— Apply what you read —
1 - In the article about Joe Webb, what vertical jump did Webb record at his pro day?
2 - Reproduce word for word the part of the article about Joe Webb starting with "After losing for" and going on through "prospect at WR.".

— Text passage —
# # #
After losing for a second time in a three-game span, Vikings fans are quick to blame quarterback Christian Ponder for the team's struggles.
It is no doubt that soon fans will be calling for backup QB Joe Webb to overtake our second-year starter.
It is quite obvious that Minnesota's front office have no plans to take Ponder out of the starting lineup. I have a better idea of what to do with our former sixth-round pick from UAB: play him at wide receiver as we had originally planned when we drafted him.
I have three reasons on why this will help the Vikings:
Some of the top wide receiver prospects entering the 2010 NFL draft with Webb were Demaryius Thomas, Dez Bryant and Arrelious Benn. Since Webb played mainly quarterback for the last two seasons of his college career, the UAB product was not a highly touted prospect at WR.
Despite that, he has all the athletic tools to potentially play the position in the NFL
Joe, standing at 6'3" and weighing 223 pounds coming into the draft, has great size for playing wideout. His size is very similar to that of 2010 first-round picks Demaryius Thomas (6'3", 224 lbs) and Dez Bryant (6'2", 225 lbs).
What stands out most about the size that Webb possesses is the athleticism that comes with it.
It all starts with the speed that Joe has shown off many times in college and during his limited playing time with the Vikings. According to nfldraftscout.com, Webb's pro day 40-yard dash time was 4.44.
If that time is compared with the other wideouts of his class at the NFL combine, he would rank seventh overall and would trail only Jacoby Ford (4.28 sec), Emmanuel Sanders (4.41) and Golden Tate (4.42) of players drafted in the fourth round or sooner.
Now, I am sure that most people have seen the video of Webb jumping over seven bags while he was training for his pro day. This was just a preview of his otherworldly jumping ability and overall strength that he would eventually showcase.
At his pro day, Webb had a vertical jump of 42.5 inches and 21 reps of the 225-pound bench press. Both of those totals were tops among all wide receivers at the combine that year, as well as above how Bryant performed in those areas (14 bench press reps, 38 inch vertical).
The combination of those numbers show that the current Vikings QB not only has the size and speed to play outside but also the strength.
Anybody who has watched the Vikings in the past few weeks have noticed the increasing struggles by Christian Ponder. Many people want to blame Ponder for his woes, but aside from Adrian Peterson and Percy Harvin, he does not have any other weapons to work with.
# # #
— Raw data —

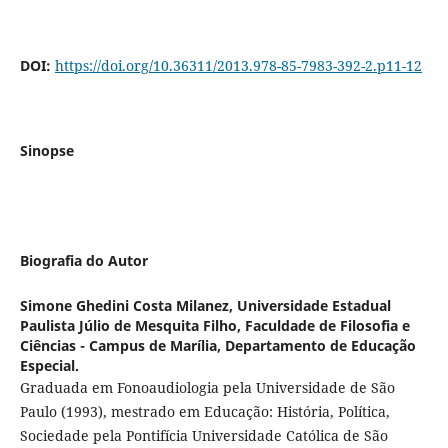
DOI:
https://doi.org/10.36311/2013.978-85-7983-392-2.p11-12
Sinopse
Biografia do Autor
Simone Ghedini Costa Milanez,
Universidade Estadual
Paulista Júlio de Mesquita Filho, Faculdade de Filosofia e
Ciências - Campus de Marília, Departamento de Educação
Especial.
Graduada em Fonoaudiologia pela Universidade de São
Paulo (1993), mestrado em Educação: História, Política,
Sociedade pela Pontifícia Universidade Católica de São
# # #
— Responses to the exercise —
1 - 42.5 inches

2 -
After losing for a second time in a three-game span, Vikings fans are quick to blame quarterback Christian Ponder for the team's struggles.
It is no doubt that soon fans will be calling for backup QB Joe Webb to overtake our second-year starter.
It is quite obvious that Minnesota's front office have no plans to take Ponder out of the starting lineup. I have a better idea of what to do with our former sixth-round pick from UAB: play him at wide receiver as we had originally planned when we drafted him.
I have three reasons on why this will help the Vikings:
Some of the top wide receiver prospects entering the 2010 NFL draft with Webb were Demaryius Thomas, Dez Bryant and Arrelious Benn. Since Webb played mainly quarterback for the last two seasons of his college career, the UAB product was not a highly touted prospect at WR.